Retype the listing found below exactly, but leave out each picture.

===== RECORDS FOR PROCESSING =====

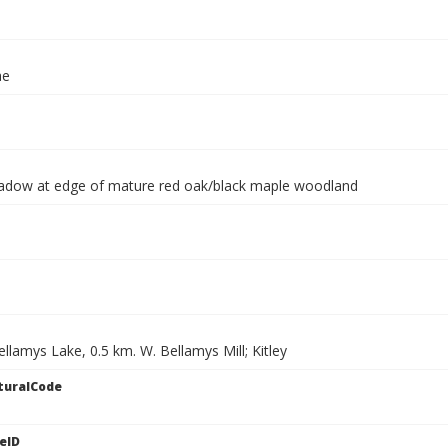
ae
dow at edge of mature red oak/black maple woodland
llamys Lake, 0.5 km. W. Bellamys Mill; Kitley
turalCode
eID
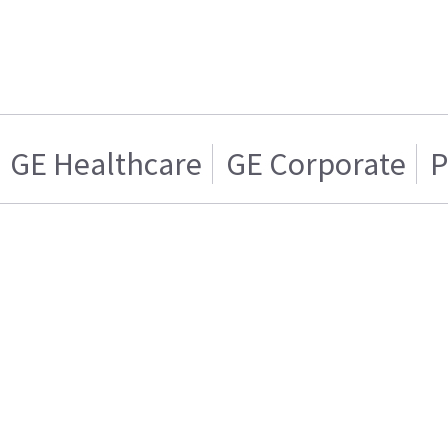
GE Healthcare
GE Corporate
P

=====

**ANSWER SECTION**
ae
dow at edge of mature red oak/black maple woodland
llamys Lake, 0.5 km. W. Bellamys Mill; Kitley
turalCode
eID
GE Healthcare
GE Corporate
P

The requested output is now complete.